TESTO
■ ■ ■ ■ ■ ■ ■
Presto tornerò in Italia, ho tanti amici


“Non odio il Paese che mi ha messo in prigione per quattro anni. Parlo ancora facilmente italiano. Ho amici italiani”, per questo “tornerò presto”. Lo ha dichiarato Amanda Knox, la statunitense  accusata e poi assolta per l’omicidio della coinquilina britannica Meredith Kercher, avvenuto a Perugia nel 2007 quando era studentessa universitaria in Italia. Non sarà però un viaggio a breve come ha tenuto a precisare la Knox nella stessa intervista rilasciata ad un programma radiofonico in Norvegia. “Ho ancora una relazione complicata con l’Italia, ma non la odio. Se ho imparato qualcosa da questa esperienza, è che le persone vengono ingiustamente condannate ovunque. Parlo ancora facilmente italiano. Ho amici italiani, ma tanti italiani pensano ancora che io sia colpevole. Pensano ancora che io sia ‘Foxy Knoxy’ e una puttana” ha chiarito Amanda.
■ ■ ■ ■ ■ ■ ■
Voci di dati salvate
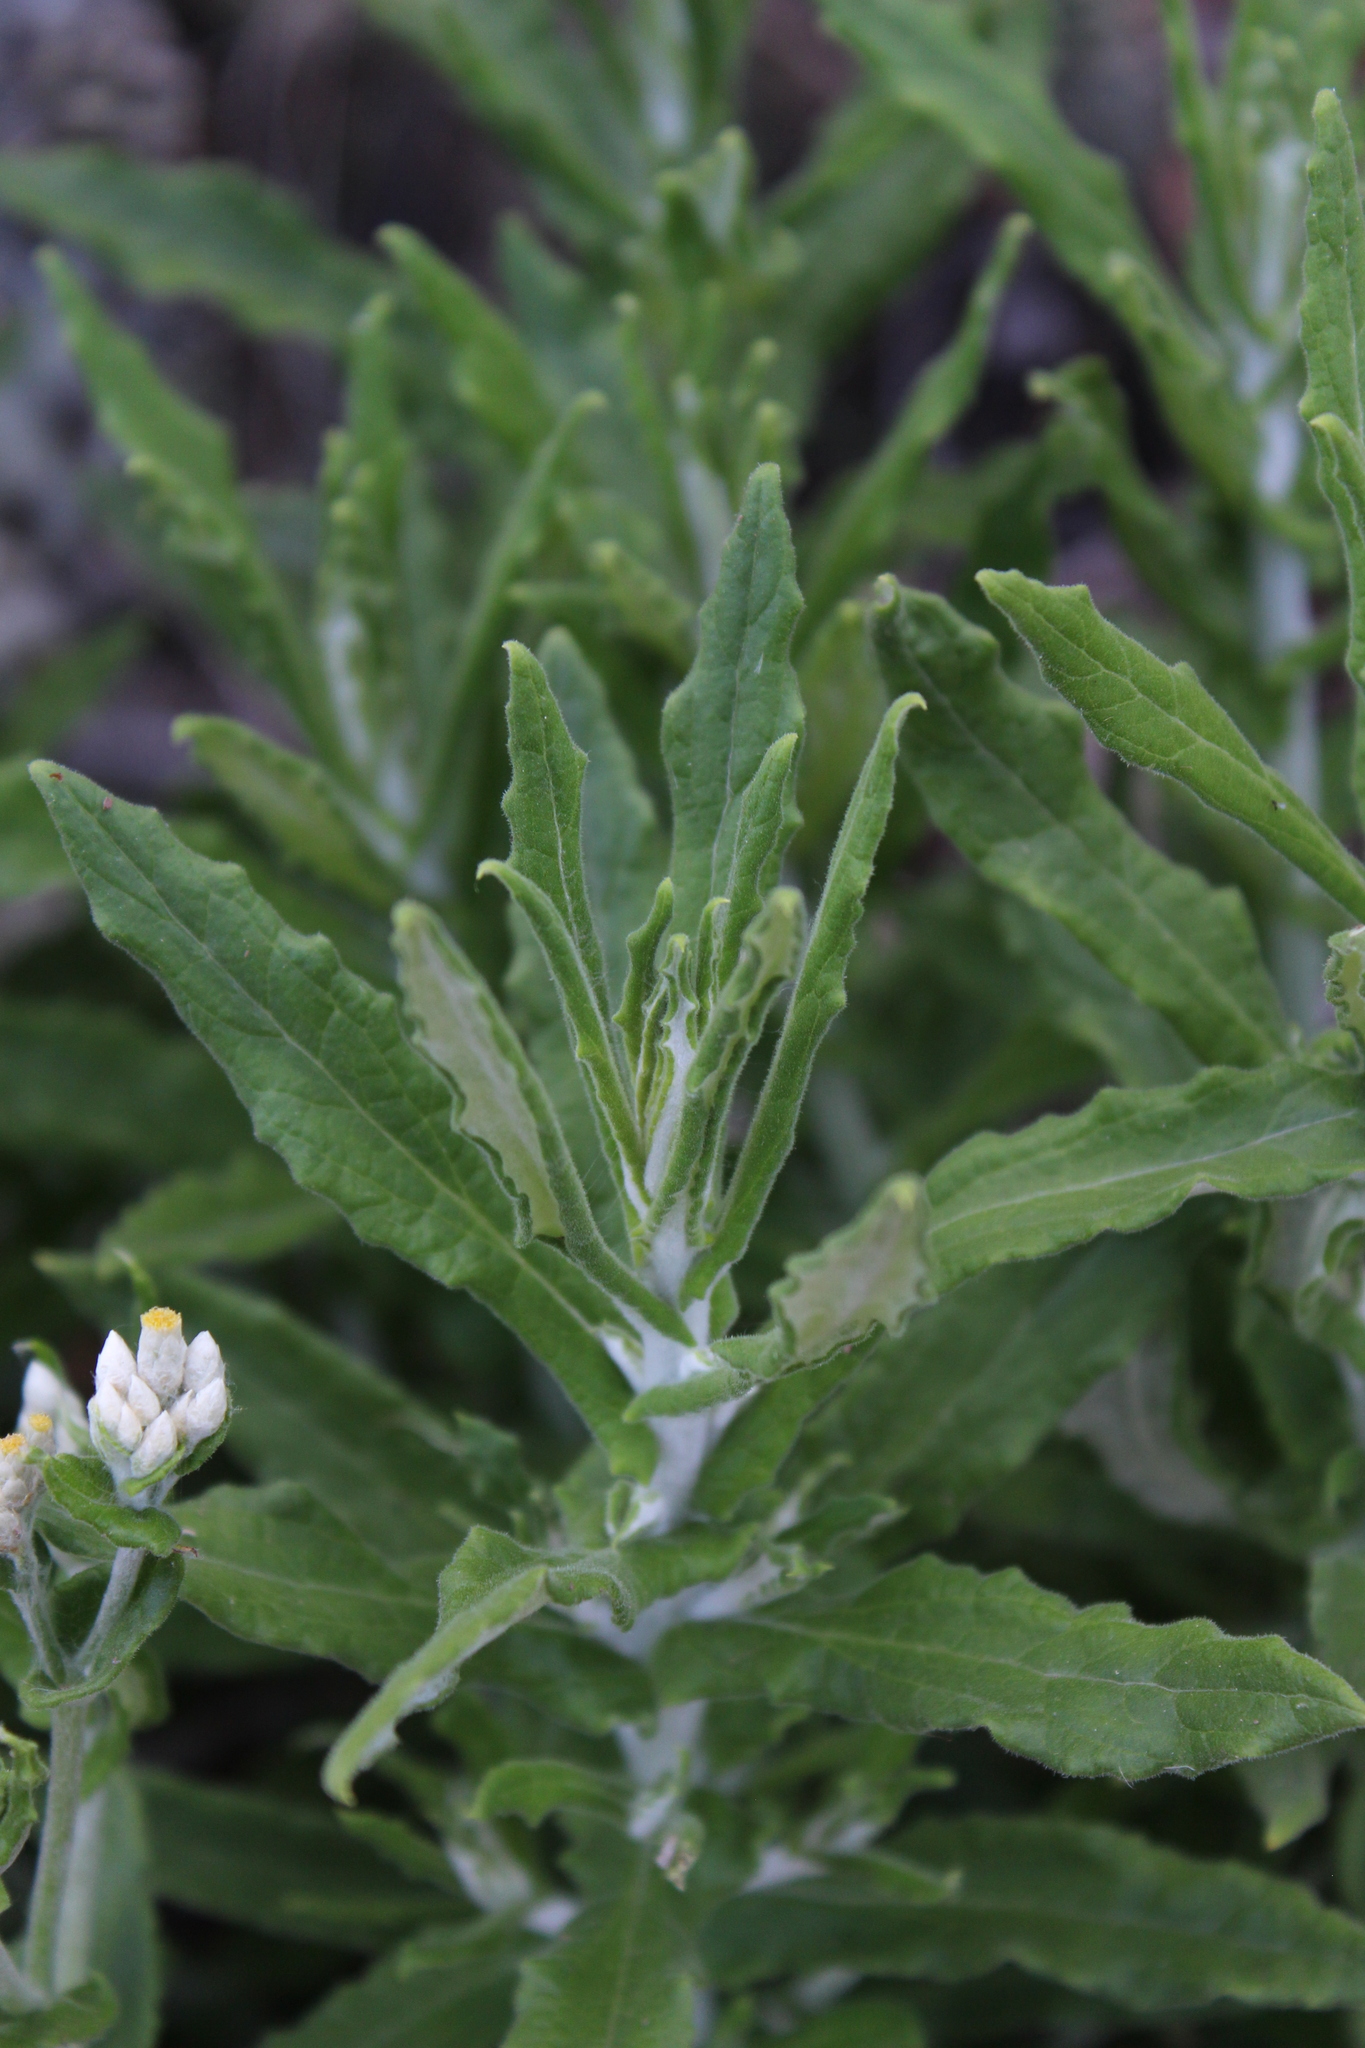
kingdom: Plantae
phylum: Tracheophyta
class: Magnoliopsida
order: Asterales
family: Asteraceae
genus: Pseudognaphalium
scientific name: Pseudognaphalium biolettii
■ ■ ■ ■ ■ ■ ■
Ritrascrivi senza modifiche il passo del testo su Amanda Knox che va da "Presto tornerò in" a "ha chiarito Amanda.". I record non hanno alcun legame con il testo.

Presto tornerò in Italia, ho tanti amici


“Non odio il Paese che mi ha messo in prigione per quattro anni. Parlo ancora facilmente italiano. Ho amici italiani”, per questo “tornerò presto”. Lo ha dichiarato Amanda Knox, la statunitense  accusata e poi assolta per l’omicidio della coinquilina britannica Meredith Kercher, avvenuto a Perugia nel 2007 quando era studentessa universitaria in Italia. Non sarà però un viaggio a breve come ha tenuto a precisare la Knox nella stessa intervista rilasciata ad un programma radiofonico in Norvegia. “Ho ancora una relazione complicata con l’Italia, ma non la odio. Se ho imparato qualcosa da questa esperienza, è che le persone vengono ingiustamente condannate ovunque. Parlo ancora facilmente italiano. Ho amici italiani, ma tanti italiani pensano ancora che io sia colpevole. Pensano ancora che io sia ‘Foxy Knoxy’ e una puttana” ha chiarito Amanda.